##### Provided text #####

LEONORA CARRINGTON (1917-2011)
LEONORA CARRINGTON (1917-2011)
LEONORA CARRINGTON (1917-2011)
2 More
LEONORA CARRINGTON (1917-2011)
5 More
LEONORA CARRINGTON (1917-2011)

She Walks

Details
LEONORA CARRINGTON (1917-2011)
She Walks
signed and dated 'Leonora Carrington 1975' (lower right)
oil on canvas
28 1⁄8 x 36 in. (71.6 x 91.4 cm.)
Painted in 1975
Provenance
Jackson-Iolas Gallery, New York (1975).
Arthur M. Young, Pennsylvania (acquired from the above).
Pennsylvania Academy of the Fine Arts, Philadelphia (gift from the above); sale, Sotheby's, New York, 20 May 1987, lot 154.
Private collection, New York (acquired at the above sale).
By descent from the above to the present owner.
Exhibited
New York, Jackson-Iolas Gallery, Leonora Carrington, December 1975.
Further Details
We are grateful to Dr. Salomon Grimberg for his assistance cataloguing this work.

#####

Could you write out the lot description again, starting with "oil on canvas" and going on through "cataloguing this work.", switching every "Jackson-Iolas Gallery" to "Iolas Gallery"?

##### Supplied entries #####

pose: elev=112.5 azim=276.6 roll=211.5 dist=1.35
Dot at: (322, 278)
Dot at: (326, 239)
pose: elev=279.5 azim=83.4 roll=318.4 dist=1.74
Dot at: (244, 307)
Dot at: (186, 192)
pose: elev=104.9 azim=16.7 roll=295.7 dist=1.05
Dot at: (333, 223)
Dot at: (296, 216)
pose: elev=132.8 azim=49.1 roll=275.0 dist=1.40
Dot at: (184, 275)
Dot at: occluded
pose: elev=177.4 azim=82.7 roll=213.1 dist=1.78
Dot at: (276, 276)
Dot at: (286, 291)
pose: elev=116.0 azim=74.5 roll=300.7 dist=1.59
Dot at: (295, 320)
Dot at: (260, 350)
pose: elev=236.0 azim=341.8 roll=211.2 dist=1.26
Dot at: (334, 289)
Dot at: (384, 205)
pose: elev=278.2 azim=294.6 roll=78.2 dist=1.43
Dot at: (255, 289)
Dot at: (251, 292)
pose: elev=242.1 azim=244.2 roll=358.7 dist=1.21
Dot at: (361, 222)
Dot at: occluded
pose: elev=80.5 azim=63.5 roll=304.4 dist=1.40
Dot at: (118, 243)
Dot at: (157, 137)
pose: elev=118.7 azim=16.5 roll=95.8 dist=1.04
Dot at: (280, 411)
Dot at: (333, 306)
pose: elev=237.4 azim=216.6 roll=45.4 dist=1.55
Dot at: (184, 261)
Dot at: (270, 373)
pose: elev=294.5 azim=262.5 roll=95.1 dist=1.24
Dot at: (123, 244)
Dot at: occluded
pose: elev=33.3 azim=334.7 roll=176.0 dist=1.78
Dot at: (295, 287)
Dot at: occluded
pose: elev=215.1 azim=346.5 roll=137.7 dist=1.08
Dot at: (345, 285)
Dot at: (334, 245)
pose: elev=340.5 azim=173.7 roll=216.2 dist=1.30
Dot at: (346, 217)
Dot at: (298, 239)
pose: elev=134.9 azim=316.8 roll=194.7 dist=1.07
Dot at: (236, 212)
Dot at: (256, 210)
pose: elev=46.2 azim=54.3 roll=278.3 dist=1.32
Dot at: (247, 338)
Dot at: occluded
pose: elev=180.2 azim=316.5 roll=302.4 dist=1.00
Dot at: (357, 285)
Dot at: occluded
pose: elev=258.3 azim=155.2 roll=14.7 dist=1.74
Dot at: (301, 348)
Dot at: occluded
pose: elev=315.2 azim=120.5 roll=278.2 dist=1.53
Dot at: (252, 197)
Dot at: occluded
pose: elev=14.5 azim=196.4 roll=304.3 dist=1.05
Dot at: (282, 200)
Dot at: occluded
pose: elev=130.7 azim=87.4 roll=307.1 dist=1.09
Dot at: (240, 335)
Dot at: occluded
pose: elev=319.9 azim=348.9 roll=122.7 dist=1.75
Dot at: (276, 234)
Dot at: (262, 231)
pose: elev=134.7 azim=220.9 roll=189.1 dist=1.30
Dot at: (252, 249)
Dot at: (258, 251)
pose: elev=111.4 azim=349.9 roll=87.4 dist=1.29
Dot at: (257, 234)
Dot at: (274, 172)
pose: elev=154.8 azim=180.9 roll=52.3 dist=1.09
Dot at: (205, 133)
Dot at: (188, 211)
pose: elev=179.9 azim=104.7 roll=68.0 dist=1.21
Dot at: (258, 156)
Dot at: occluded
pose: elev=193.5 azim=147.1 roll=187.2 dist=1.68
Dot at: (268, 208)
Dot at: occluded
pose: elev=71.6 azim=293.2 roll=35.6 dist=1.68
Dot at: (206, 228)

#####

The output:
oil on canvas
28 1⁄8 x 36 in. (71.6 x 91.4 cm.)
Painted in 1975
Provenance
Iolas Gallery, New York (1975).
Arthur M. Young, Pennsylvania (acquired from the above).
Pennsylvania Academy of the Fine Arts, Philadelphia (gift from the above); sale, Sotheby's, New York, 20 May 1987, lot 154.
Private collection, New York (acquired at the above sale).
By descent from the above to the present owner.
Exhibited
New York, Iolas Gallery, Leonora Carrington, December 1975.
Further Details
We are grateful to Dr. Salomon Grimberg for his assistance cataloguing this work.